Water’s curator Geraldine Kirrihi Barlow cleverly draws from QAGOMA’s permanent collection to create new dialogues and conversations. Favourites such as Cai Guo-Qiang’s Heritage (2013) return.
Other works such as the video Holding On (2015) by Samoan-born Angela Tiatia have grown in urgency as the peoples of the South Pacific are already feeling the impacts of rising sea levels.
Tiatia’s performance was filmed on the main atoll of the tiny, low-lying island nation of Tuvulu. Tiatia lies motionless on a cement plinth, as the waves from the rising tide slowly and menacingly roll over her.
Other strategies exploit the emotive and humorous possibilities of speculative fiction. Michael Candy’s video work Little Sunfish (2019) takes its departure point from the 2011 Tohoku earthquake and the ongoing leaking of radioactive material from the Fukushima Nuclear Power Plant.
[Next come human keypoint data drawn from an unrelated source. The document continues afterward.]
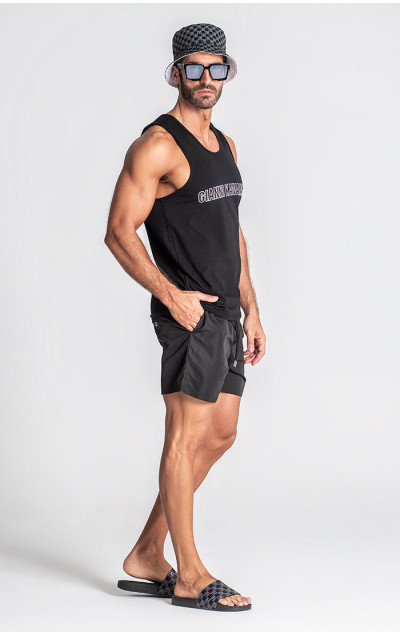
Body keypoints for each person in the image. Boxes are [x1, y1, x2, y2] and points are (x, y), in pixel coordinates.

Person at [104, 22, 266, 612]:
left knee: (220, 435)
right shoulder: (157, 146)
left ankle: (148, 551)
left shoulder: (225, 145)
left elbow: (232, 231)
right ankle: (190, 575)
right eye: (194, 68)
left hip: (227, 312)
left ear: (227, 73)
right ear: (176, 73)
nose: (205, 79)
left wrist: (251, 307)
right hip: (190, 316)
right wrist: (173, 297)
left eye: (216, 68)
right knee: (185, 437)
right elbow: (119, 233)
A small robot was designed to investigate the damage and named “Little Sunfish”. As it becomes increasingly anthropomorphised, the robot, in Candy’s hands, is playful and quirky, albeit leaving a trail of radioactive waste in its wake.
In one extraordinary sequence, Little Sunfish befriends a curious cuttlefish and the distinctions between animal and robot begin to disintegrate.
This exhibition is a subtly crafted plea for water. Water can give and water can take. Without it, however, we are nothing.